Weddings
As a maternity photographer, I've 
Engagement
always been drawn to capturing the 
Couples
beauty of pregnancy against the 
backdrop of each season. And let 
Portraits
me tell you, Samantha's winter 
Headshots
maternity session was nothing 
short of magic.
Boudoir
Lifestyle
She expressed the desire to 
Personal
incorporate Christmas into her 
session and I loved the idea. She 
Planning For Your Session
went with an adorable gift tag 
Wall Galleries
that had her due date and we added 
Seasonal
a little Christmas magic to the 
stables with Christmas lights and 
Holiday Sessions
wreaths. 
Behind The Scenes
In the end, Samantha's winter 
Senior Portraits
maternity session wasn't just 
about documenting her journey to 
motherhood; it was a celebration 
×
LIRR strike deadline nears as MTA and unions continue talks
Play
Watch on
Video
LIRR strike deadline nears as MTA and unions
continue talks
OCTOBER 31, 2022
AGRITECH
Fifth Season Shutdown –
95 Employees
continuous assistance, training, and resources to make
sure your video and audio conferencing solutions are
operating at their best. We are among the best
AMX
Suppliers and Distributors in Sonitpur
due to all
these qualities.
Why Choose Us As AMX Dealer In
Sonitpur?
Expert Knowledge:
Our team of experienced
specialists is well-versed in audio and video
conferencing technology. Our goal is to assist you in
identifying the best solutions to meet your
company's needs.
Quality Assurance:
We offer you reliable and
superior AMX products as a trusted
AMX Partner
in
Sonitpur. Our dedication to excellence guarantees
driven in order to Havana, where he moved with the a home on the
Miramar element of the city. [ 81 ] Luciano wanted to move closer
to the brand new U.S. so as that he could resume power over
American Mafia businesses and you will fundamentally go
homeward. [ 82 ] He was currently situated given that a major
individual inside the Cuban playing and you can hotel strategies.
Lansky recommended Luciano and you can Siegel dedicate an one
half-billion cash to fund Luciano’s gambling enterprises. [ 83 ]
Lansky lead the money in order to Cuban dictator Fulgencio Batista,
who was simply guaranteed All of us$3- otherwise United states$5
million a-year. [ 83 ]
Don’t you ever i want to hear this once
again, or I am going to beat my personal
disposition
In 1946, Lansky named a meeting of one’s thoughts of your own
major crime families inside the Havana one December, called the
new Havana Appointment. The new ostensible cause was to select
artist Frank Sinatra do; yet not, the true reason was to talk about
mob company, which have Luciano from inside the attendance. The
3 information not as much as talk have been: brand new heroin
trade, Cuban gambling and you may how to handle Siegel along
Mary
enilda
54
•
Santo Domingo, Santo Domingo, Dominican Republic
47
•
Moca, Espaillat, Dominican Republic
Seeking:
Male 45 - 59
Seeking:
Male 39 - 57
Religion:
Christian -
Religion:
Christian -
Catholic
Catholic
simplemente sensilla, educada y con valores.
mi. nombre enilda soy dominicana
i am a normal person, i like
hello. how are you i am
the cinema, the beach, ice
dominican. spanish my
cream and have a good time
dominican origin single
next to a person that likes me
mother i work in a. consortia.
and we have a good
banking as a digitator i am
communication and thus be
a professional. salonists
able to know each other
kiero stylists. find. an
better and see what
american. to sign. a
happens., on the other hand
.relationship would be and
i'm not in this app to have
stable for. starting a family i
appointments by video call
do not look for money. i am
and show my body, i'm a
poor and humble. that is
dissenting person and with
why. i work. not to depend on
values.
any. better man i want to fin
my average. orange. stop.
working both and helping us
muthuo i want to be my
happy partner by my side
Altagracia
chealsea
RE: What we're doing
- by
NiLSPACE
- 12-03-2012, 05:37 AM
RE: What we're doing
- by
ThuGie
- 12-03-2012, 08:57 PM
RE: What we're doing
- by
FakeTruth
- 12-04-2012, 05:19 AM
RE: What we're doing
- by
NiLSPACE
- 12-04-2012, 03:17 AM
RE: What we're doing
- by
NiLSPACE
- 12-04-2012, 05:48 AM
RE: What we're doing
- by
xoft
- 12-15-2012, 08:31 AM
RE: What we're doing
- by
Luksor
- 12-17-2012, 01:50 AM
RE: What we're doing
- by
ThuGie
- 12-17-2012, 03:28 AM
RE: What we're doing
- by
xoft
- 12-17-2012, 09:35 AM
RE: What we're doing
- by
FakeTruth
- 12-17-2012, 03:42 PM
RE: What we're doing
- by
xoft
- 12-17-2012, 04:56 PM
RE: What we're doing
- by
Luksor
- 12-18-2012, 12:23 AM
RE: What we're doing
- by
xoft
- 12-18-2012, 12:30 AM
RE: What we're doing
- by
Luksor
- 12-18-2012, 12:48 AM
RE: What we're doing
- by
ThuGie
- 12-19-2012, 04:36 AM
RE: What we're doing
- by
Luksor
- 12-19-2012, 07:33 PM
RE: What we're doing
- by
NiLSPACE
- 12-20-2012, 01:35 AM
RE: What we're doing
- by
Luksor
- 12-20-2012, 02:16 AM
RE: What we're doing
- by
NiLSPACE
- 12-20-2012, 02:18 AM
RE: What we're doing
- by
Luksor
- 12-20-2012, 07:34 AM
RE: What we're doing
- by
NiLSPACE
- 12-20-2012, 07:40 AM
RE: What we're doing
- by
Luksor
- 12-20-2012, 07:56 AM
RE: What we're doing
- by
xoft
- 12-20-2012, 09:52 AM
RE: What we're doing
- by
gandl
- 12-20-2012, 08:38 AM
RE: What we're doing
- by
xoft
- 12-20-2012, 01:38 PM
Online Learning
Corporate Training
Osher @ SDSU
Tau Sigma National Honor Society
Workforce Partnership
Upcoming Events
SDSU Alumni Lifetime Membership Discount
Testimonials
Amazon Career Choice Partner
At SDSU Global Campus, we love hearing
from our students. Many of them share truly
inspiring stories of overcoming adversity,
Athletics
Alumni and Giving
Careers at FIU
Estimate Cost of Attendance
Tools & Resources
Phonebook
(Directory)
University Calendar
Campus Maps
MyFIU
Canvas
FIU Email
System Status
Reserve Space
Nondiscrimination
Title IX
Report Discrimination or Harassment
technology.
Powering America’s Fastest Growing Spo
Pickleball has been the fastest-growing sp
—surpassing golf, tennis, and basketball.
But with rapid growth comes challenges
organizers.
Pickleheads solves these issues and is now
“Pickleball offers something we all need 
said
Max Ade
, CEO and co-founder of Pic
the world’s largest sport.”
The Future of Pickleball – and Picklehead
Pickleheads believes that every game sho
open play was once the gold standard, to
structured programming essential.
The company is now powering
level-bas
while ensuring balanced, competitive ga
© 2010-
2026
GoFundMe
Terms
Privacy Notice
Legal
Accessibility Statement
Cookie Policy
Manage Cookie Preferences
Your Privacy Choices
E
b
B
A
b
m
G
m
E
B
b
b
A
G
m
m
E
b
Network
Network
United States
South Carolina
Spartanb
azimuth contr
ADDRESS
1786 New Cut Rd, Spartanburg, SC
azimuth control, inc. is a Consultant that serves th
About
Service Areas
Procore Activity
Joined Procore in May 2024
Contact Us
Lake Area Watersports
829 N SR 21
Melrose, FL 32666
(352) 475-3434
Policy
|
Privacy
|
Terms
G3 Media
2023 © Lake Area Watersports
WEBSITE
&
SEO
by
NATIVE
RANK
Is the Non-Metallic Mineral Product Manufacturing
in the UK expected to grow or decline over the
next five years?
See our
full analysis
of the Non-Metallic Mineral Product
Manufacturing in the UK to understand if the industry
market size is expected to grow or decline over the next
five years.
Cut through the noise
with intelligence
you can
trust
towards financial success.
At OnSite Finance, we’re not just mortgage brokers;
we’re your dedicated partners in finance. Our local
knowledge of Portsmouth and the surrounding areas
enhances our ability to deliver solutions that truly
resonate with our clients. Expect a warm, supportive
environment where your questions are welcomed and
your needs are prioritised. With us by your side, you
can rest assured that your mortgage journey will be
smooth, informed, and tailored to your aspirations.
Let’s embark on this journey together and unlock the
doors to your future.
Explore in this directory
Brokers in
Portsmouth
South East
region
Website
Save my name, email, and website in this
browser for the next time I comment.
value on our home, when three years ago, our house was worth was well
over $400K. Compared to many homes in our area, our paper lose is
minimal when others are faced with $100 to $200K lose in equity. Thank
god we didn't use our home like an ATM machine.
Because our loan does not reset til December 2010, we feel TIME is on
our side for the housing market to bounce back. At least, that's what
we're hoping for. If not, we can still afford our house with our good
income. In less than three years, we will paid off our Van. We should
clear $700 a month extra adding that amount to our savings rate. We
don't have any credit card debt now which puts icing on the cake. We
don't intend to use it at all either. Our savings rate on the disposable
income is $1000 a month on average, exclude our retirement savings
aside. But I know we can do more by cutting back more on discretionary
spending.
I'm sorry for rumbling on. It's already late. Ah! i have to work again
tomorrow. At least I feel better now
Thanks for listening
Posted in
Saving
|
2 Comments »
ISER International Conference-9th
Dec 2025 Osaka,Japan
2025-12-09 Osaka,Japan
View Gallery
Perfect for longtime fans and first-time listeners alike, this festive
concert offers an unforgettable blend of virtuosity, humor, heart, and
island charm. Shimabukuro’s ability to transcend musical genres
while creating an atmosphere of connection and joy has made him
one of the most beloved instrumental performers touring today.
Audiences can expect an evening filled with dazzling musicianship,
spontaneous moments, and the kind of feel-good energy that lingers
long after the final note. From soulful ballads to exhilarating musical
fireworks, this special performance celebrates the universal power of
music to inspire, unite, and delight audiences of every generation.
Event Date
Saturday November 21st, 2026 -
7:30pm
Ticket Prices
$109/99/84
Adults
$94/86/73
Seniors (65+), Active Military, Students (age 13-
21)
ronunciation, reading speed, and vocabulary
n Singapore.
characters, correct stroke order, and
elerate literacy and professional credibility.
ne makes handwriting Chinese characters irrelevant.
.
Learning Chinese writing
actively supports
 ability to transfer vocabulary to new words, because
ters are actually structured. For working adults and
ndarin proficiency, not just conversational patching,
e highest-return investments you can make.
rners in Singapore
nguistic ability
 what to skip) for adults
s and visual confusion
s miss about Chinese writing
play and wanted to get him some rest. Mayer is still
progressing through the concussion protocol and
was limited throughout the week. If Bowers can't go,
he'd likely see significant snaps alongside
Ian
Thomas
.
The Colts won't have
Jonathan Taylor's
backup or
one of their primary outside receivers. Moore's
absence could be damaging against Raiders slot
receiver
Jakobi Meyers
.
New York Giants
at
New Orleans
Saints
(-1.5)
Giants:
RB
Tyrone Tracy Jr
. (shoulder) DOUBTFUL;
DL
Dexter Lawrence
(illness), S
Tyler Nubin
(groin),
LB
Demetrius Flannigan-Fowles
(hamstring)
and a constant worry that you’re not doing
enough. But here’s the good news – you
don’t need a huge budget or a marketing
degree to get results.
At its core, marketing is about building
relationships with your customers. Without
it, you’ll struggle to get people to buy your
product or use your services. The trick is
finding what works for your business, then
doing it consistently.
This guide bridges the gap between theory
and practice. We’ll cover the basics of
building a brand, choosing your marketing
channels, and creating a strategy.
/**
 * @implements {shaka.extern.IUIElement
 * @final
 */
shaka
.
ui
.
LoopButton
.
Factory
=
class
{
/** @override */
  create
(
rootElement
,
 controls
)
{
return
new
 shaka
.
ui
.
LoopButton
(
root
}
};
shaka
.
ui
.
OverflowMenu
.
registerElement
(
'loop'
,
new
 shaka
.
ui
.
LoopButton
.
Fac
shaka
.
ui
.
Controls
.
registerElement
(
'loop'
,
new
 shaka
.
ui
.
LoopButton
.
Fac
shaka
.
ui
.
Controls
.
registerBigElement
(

* EXERCISE GOAL *
Rewrite the lines of the listing as a numbered list, from its first line through the line containing "a little Christmas magic to the", and leave out any blank lines.

* YOUR RESPONSE *
1. Weddings
2. As a maternity photographer, I've 
3. Engagement
4. always been drawn to capturing the 
5. Couples
6. beauty of pregnancy against the 
7. backdrop of each season. And let 
8. Portraits
9. me tell you, Samantha's winter 
10. Headshots
11. maternity session was nothing 
12. short of magic.
13. Boudoir
14. Lifestyle
15. She expressed the desire to 
16. Personal
17. incorporate Christmas into her 
18. session and I loved the idea. She 
19. Planning For Your Session
20. went with an adorable gift tag 
21. Wall Galleries
22. that had her due date and we added 
23. Seasonal
24. a little Christmas magic to the 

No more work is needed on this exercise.